Using the grokLog format in Amazon Glue - Amazon Glue
Services or capabilities described in Amazon Web Services documentation might vary by Region. To see the differences applicable to the China Regions, see Getting Started with Amazon Web Services in China (PDF).

Using the grokLog format in Amazon Glue

Amazon Glue retrieves data from sources and writes data to targets stored and transported in various data formats. If your data is stored or transported in a loosely structured plaintext format, this document introduces you available features for using your data in Amazon Glue through Grok patterns.

Amazon Glue supports using Grok patterns. Grok patterns are similar to regular expression capture groups. They recognize patterns of character sequences in a plaintext file and give them a type and purpose. In Amazon Glue, their primary purpose is to read logs. For an introduction to the Grok by the authors, see Logstash Reference: Grok filter plugin.

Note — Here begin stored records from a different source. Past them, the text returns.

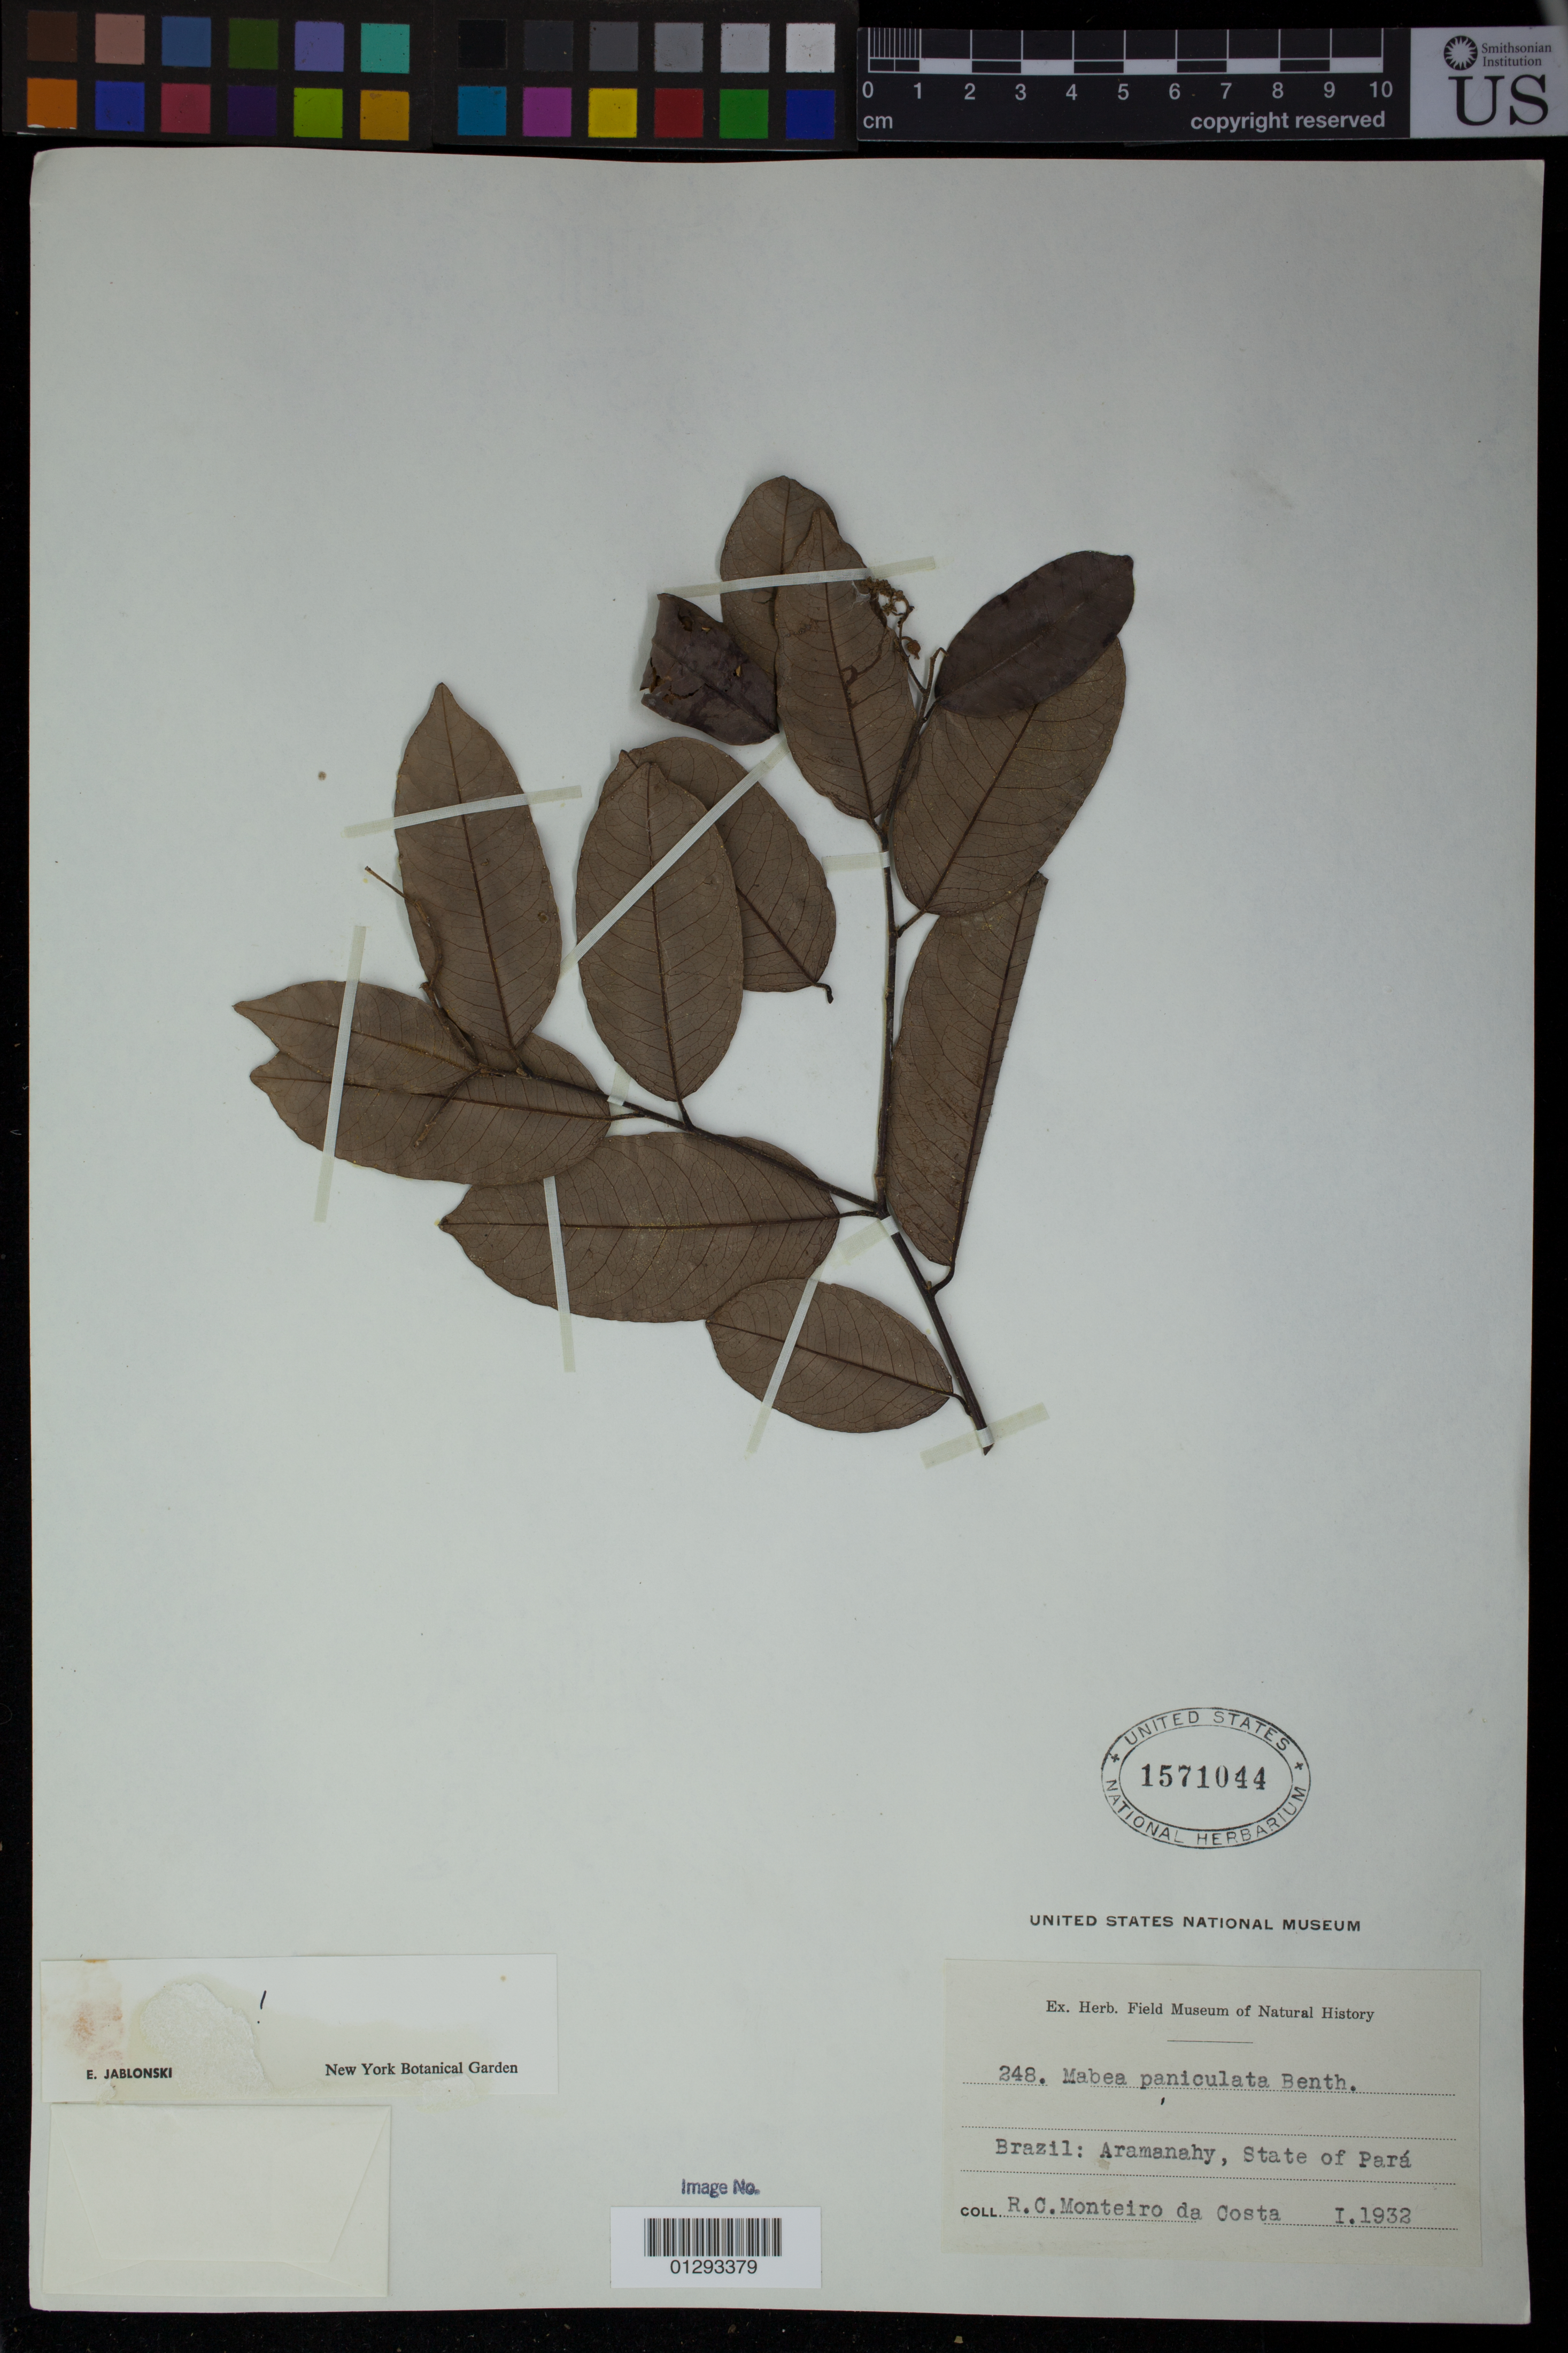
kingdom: Plantae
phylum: Tracheophyta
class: Magnoliopsida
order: Malpighiales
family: Euphorbiaceae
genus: Mabea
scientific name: Mabea paniculata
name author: Spruce ex Benth.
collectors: R. Monteiro da Costa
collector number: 248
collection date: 1932-01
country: Brazil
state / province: Pará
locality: Aramanahy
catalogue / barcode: US 1571044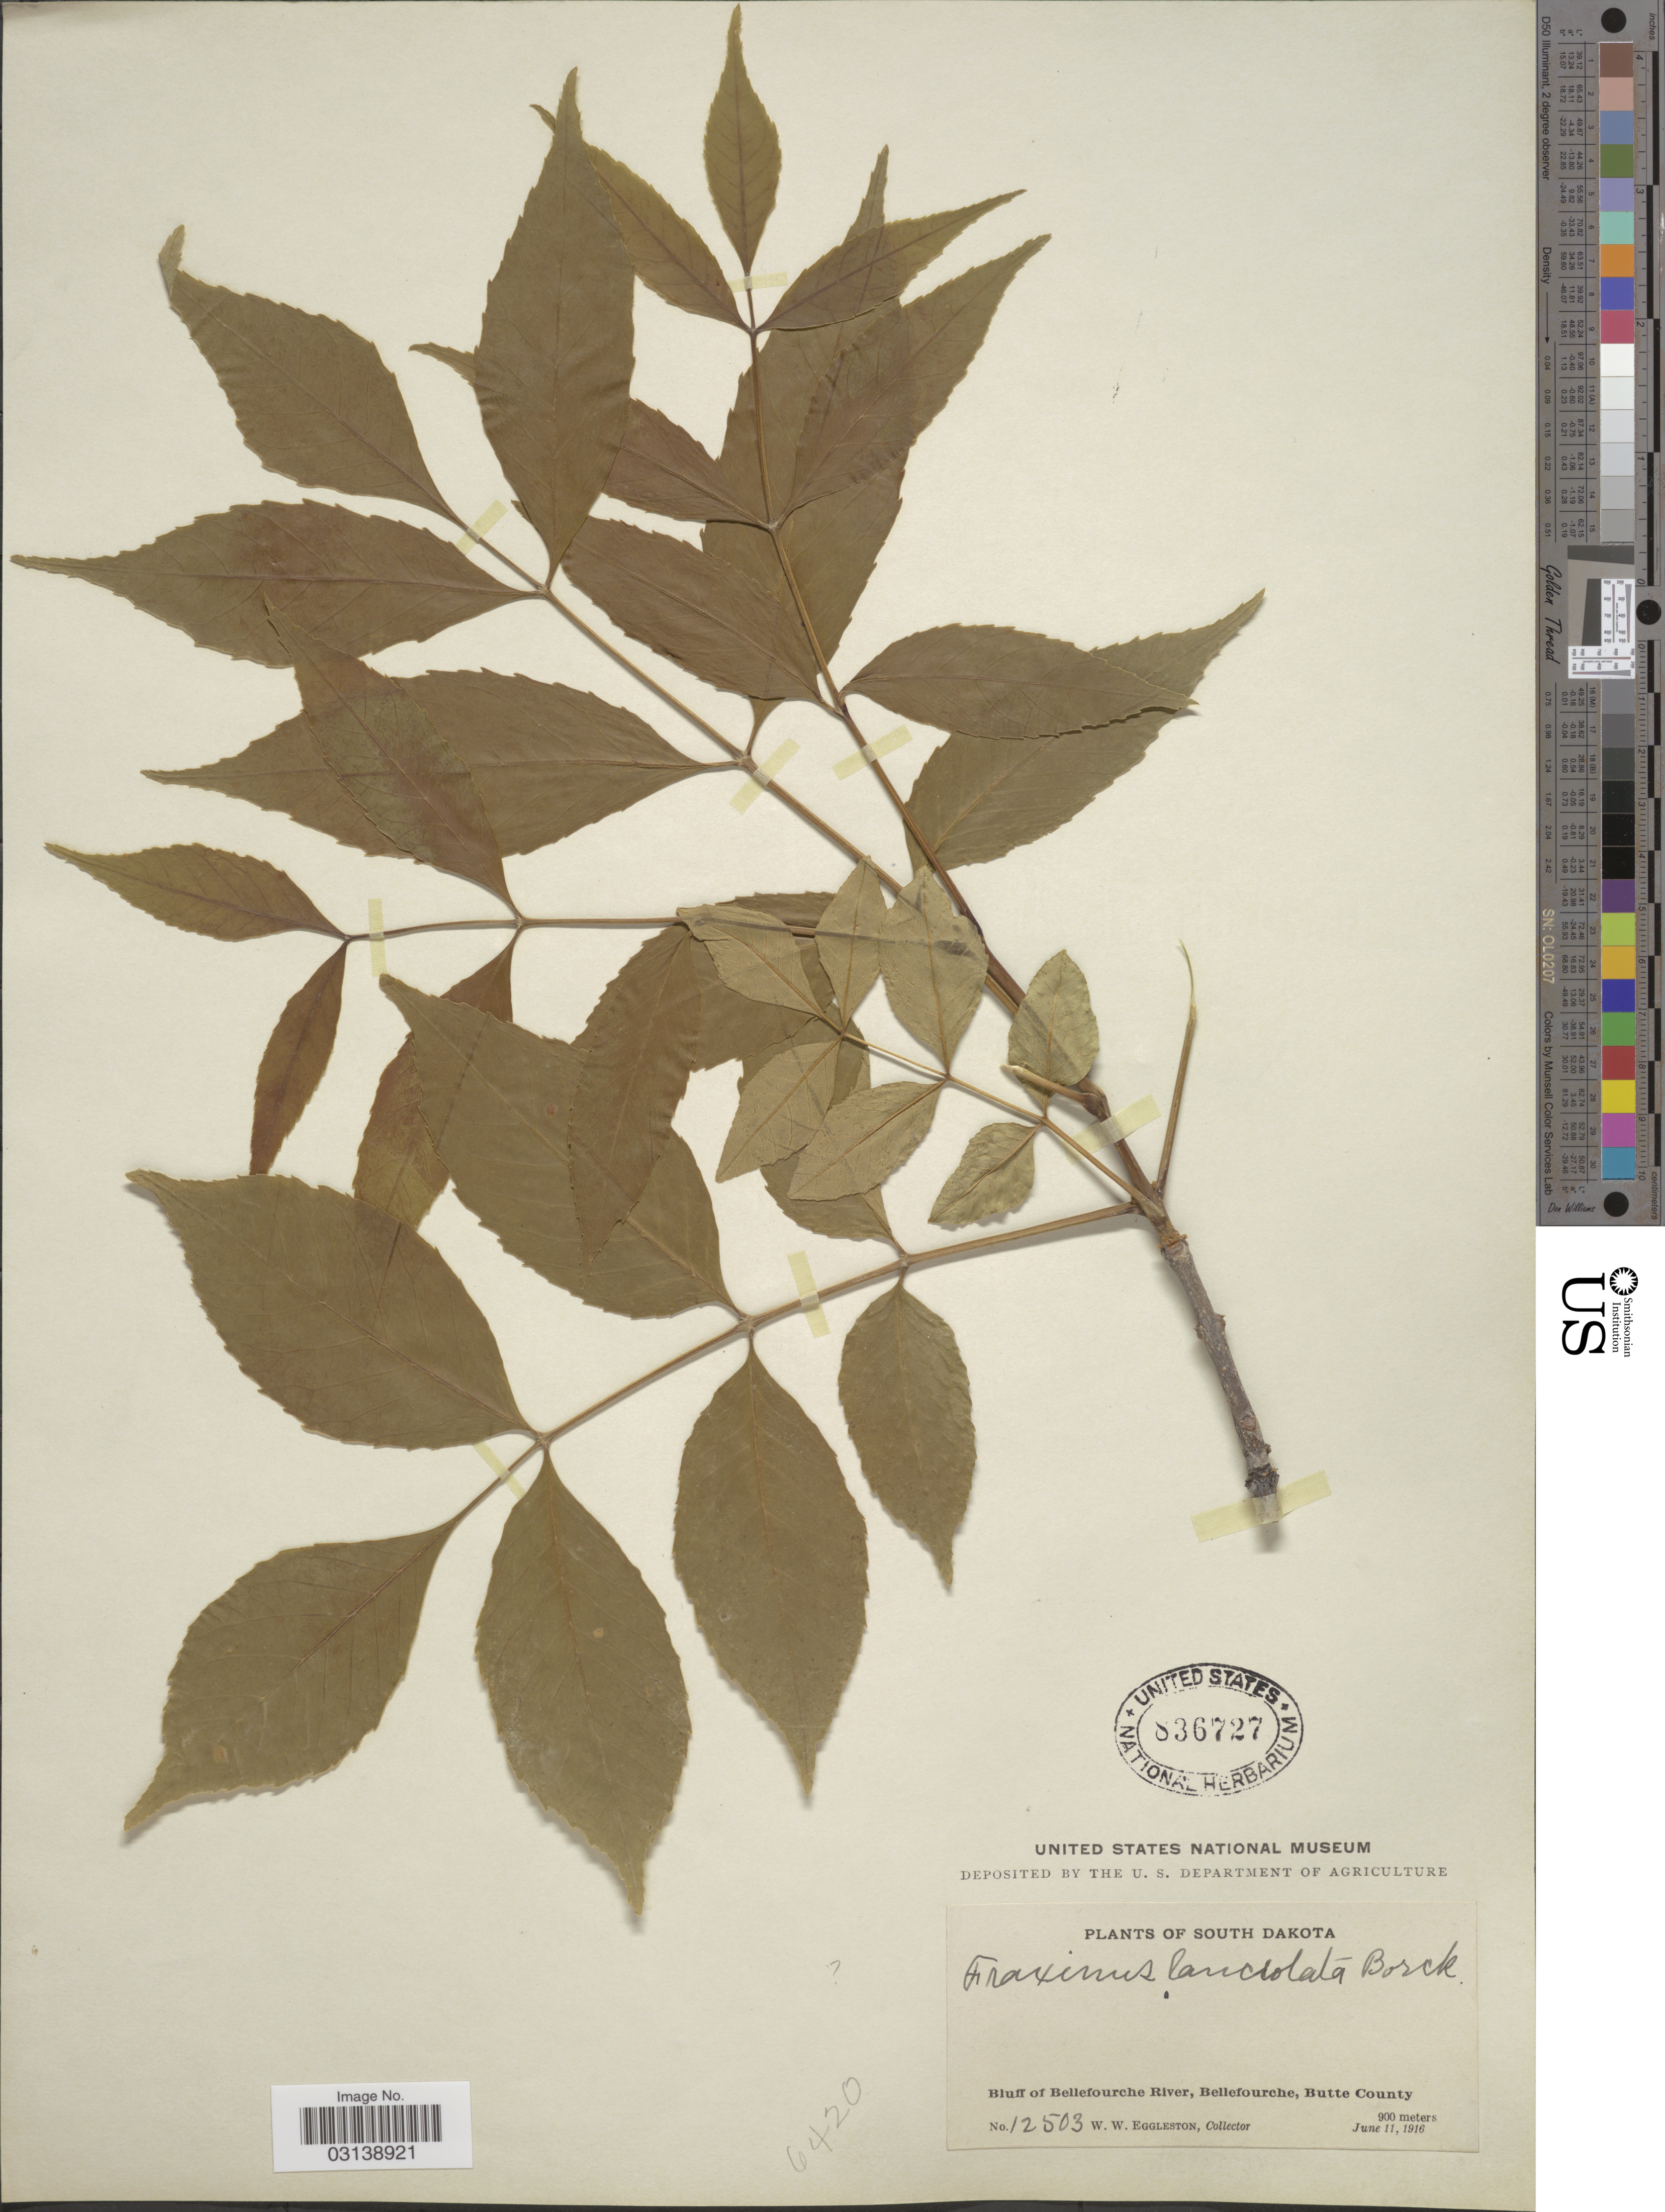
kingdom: Plantae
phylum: Tracheophyta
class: Magnoliopsida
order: Lamiales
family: Oleaceae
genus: Fraxinus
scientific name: Fraxinus pennsylvanica var. campestris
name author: (Britton) F.C. Gates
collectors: W. W. Eggleston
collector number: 12503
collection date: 1916-06-11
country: United States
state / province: South Dakota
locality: Bluff of Bellefourche River, Bellefourche, Butte County.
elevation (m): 900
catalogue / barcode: US 836727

Read Write Streaming read Group small files Job bookmarks
Supported Not Applicable Supported Supported Unsupported

grokLog configuration reference

You can use the following format_options values with format="grokLog":

  • logFormat — Specifies the Grok pattern that matches the log's format.

  • customPatterns — Specifies additional Grok patterns used here.

  • MISSING — Specifies the signal to use in identifying missing values. The default is '-'.

  • LineCount — Specifies the number of lines in each log record. The default is '1', and currently only single-line records are supported.

  • StrictMode — A Boolean value that specifies whether strict mode is turned on. In strict mode, the reader doesn't do automatic type conversion or recovery. The default value is "false".